The nurse also reviews the latest lab results, which show further improvement in the patient's lipid profile. Her LDL cholesterol has decreased to 90 mg/dL, while her HDL cholesterol has increased to 65 mg/dL. These results suggest that her lifestyle modifications are contributing positively to her cardiovascular risk reduction. Additionally, the patient's fasting blood glucose remains stable at 95 mg/dL, demonstrating good glycemic control. The nurse takes this opportunity to reinforce the importance of these lifestyle changes, commending the patient on her dedication and discussing the potential long-term benefits for her heart health.
However, the patient mentions experiencing more frequent bouts of dizziness, especially in the mornings. The nurse conducts a more thorough assessment for orthostatic hypotension, noting a drop in blood pressure to 115/75 mmHg when the patient stands up quickly from a lying position. The nurse educates the patient about the importance of moving slowly from lying to standing and ensuring adequate hydration throughout the day. They discuss strategies to manage this mild complication, such as incorporating small meals with adequate sodium and continuing to monitor her symptoms closely. An additional follow-up appointment is scheduled in three months to reassess her condition and ensure the dizziness does not interfere with her daily activities.
Section 5
Three months later, the patient returns for her scheduled follow-up appointment. She appears in good spirits, though she reports to the nurse that she continues to experience occasional dizziness, particularly upon rising in the morning. The nurse begins by conducting a thorough assessment, noting that the patient's blood pressure is 120/76 mmHg while seated, but it drops to 110/72 mmHg when she stands. Her heart rate remains steady at 70 beats per minute, and her respiratory rate is 16 breaths per minute. The patient’s skin remains warm and dry, indicating good overall circulation, and there is no sign of edema. The nurse is pleased to see that the patient’s BMI continues to be within the normal range, and she reports feeling more energetic overall despite the bouts of dizziness.

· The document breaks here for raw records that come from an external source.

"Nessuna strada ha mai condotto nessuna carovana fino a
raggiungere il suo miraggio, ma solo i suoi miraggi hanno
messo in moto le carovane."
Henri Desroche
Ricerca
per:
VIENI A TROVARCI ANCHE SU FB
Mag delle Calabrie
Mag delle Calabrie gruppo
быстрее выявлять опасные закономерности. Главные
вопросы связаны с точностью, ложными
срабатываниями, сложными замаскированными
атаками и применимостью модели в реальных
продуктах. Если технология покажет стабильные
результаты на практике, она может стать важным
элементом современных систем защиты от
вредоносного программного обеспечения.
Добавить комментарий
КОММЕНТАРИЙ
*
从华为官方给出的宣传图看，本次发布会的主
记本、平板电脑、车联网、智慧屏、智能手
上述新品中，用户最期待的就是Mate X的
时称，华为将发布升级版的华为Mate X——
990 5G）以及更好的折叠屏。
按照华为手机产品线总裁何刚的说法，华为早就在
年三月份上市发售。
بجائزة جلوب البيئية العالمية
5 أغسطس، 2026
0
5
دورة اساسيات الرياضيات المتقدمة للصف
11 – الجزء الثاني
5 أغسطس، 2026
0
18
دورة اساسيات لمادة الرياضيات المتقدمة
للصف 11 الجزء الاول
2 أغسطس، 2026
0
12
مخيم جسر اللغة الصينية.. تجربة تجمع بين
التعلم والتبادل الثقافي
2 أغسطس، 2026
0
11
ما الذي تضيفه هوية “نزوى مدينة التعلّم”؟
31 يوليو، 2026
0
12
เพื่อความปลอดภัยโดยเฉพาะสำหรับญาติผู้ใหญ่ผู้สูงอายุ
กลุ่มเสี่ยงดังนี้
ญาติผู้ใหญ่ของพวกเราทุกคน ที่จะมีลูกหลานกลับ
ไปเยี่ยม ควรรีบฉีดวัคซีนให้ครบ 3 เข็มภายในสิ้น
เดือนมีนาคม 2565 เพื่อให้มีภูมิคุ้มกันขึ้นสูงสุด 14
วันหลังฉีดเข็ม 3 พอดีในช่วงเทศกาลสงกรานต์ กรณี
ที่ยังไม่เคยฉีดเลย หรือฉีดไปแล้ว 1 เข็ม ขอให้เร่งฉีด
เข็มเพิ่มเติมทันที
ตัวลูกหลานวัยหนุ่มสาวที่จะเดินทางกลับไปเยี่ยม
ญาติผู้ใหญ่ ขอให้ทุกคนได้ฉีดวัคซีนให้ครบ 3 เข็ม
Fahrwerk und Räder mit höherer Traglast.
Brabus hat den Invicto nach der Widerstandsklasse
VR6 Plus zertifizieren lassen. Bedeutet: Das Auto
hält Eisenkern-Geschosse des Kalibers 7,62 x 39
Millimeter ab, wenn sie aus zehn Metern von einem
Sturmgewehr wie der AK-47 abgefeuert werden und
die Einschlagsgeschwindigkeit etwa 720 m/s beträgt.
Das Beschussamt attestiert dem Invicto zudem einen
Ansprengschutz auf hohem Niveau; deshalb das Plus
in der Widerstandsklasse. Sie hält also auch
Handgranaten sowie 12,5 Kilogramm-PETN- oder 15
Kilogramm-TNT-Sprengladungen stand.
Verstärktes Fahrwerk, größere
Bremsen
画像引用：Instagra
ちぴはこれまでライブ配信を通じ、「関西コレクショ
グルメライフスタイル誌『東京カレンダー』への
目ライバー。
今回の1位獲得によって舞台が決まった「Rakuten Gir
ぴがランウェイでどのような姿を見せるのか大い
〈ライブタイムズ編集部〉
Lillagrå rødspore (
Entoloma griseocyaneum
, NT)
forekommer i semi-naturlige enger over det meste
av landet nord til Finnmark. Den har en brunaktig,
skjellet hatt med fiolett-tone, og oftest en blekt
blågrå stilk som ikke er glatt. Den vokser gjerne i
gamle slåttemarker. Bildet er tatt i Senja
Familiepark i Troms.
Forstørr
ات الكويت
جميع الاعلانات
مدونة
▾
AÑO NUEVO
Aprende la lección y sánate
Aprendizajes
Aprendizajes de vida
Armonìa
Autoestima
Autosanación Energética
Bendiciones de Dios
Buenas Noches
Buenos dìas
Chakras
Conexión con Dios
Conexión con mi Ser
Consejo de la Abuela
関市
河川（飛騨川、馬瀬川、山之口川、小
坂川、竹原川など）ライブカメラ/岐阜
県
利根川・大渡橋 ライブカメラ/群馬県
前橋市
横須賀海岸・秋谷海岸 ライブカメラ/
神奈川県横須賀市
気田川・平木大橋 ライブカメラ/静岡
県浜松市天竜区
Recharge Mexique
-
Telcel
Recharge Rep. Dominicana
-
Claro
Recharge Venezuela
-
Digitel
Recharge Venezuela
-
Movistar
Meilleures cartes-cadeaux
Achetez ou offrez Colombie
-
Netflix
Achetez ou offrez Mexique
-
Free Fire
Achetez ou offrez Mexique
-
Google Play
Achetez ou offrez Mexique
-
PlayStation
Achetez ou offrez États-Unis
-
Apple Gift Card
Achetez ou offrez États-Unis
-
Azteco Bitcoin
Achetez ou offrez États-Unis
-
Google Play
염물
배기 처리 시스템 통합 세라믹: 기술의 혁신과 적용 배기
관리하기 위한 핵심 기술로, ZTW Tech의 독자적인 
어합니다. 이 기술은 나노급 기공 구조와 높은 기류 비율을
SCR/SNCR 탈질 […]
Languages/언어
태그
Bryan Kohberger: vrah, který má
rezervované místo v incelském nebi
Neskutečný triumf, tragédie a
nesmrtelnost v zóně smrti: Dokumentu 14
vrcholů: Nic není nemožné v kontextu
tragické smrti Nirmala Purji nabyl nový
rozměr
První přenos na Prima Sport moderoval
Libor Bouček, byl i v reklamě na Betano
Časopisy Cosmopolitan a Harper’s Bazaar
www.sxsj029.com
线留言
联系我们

The nurse reviews the patient's latest lab results, which indicate continued improvement. Her LDL cholesterol has further decreased to 85 mg/dL, and her HDL cholesterol has increased slightly to 68 mg/dL. Her fasting blood glucose is stable at 93 mg/dL, suggesting sustained good glycemic control. These results reinforce the effectiveness of her ongoing lifestyle modifications. However, given the persistence of her dizziness, the nurse discusses with the patient the possibility of adjusting her dietary sodium intake slightly, under the guidance of her healthcare provider, to see if this helps stabilize her blood pressure fluctuations. The nurse also emphasizes the importance of continuing her exercise routine but reminds her to listen to her body and take breaks if she feels lightheaded.
As the visit concludes, the nurse arranges for another follow-up appointment in three months to monitor the patient’s progress and address any further issues with dizziness. Additionally, the nurse provides educational materials on managing orthostatic hypotension and encourages the patient to keep a symptom diary to track any patterns or changes in her dizziness episodes. This proactive approach aims to empower the patient to manage her health effectively and ensures that her journey towards better cardiovascular health continues smoothly.